The bartender said the waitress would deliver their coffees, and when Banks got back to the table he found Annie and Gerry deep in discussion about the traces of blood Stefan Nowak’s team had found in the park.

‘Let’s hope it’s useful,’ Banks said. ‘But in the meantime?’

‘You said you had a new theory,’ Gerry said. ‘Want to share it?’

‘It’s not really new. I’ve just been concentrating a bit more on the actual physical facts we have to work with, rather than the vague relationships, the criminal organisations, the drugs and so on.’

‘And what conclusions have you come to?’ Annie asked.

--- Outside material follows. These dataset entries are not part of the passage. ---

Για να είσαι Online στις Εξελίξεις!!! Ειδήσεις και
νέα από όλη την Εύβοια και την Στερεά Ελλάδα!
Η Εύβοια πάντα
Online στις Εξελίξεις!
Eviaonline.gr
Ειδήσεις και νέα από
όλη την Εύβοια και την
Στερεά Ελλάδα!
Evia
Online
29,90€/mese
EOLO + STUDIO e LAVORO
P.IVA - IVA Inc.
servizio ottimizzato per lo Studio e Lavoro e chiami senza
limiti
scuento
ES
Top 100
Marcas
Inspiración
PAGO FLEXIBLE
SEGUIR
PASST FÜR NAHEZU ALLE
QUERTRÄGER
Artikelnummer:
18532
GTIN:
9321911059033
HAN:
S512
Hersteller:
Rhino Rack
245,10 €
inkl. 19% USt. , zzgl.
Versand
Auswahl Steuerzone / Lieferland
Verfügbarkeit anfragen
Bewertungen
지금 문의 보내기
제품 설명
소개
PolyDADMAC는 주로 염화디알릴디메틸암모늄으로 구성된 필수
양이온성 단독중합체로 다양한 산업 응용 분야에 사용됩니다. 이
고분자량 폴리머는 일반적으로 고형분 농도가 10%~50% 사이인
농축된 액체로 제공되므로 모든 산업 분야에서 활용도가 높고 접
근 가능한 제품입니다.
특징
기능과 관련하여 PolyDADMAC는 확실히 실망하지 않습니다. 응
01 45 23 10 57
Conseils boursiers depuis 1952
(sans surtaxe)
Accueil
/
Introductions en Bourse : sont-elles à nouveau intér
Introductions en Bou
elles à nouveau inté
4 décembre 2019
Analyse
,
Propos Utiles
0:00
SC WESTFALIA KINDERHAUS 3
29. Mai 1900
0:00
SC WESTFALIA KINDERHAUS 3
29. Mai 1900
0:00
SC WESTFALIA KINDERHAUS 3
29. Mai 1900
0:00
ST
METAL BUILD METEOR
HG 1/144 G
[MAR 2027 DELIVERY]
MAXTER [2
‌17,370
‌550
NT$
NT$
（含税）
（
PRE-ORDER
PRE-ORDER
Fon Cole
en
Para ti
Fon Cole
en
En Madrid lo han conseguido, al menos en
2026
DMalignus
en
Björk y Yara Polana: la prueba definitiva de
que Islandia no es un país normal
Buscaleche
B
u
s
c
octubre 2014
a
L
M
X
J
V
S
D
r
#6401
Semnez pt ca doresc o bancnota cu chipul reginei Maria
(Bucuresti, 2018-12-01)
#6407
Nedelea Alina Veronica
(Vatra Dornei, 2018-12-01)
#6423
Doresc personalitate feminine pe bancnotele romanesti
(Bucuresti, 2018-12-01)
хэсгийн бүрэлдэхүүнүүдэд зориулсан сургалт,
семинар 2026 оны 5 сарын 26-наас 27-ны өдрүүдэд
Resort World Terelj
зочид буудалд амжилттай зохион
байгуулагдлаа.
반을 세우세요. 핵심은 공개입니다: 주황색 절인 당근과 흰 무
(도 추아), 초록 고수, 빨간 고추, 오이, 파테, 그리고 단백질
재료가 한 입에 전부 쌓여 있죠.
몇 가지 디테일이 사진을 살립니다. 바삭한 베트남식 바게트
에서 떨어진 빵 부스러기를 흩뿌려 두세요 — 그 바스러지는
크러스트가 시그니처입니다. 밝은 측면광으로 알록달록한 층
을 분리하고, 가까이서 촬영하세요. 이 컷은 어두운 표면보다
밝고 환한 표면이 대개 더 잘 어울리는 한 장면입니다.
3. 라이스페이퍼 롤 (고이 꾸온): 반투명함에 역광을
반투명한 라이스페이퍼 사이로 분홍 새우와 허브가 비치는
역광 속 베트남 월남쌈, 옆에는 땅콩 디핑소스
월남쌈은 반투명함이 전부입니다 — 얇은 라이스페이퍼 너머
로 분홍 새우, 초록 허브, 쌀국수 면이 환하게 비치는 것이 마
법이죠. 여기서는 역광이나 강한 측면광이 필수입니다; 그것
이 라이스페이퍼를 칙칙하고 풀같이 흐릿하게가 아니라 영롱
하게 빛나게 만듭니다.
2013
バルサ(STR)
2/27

‘That all we know so far — if we believe Frankie Wallace, which I do — is that Samir was frightened in the house, and when Frankie came in, he bolted. He bolted in the direction of that park over there, and his body ended up in a wheelie bin on the East Side Estate about an hour later. What happened during that hour? We don’t know. What do we think might have happened? The CSIs found blood traces in the park, possibly human, possibly Samir’s. Jazz will be analysing them. I think there’s a very good chance the blood is Samir’s, which means it was more than likely he was killed in the park he ran towards after Frankie entered the house. Well, if Frankie didn’t run after him, find him and kill him, then who did? Who else from the drug operation was in the neighbourhood at the time? Blaydon? Gashi? The Kerrigans?’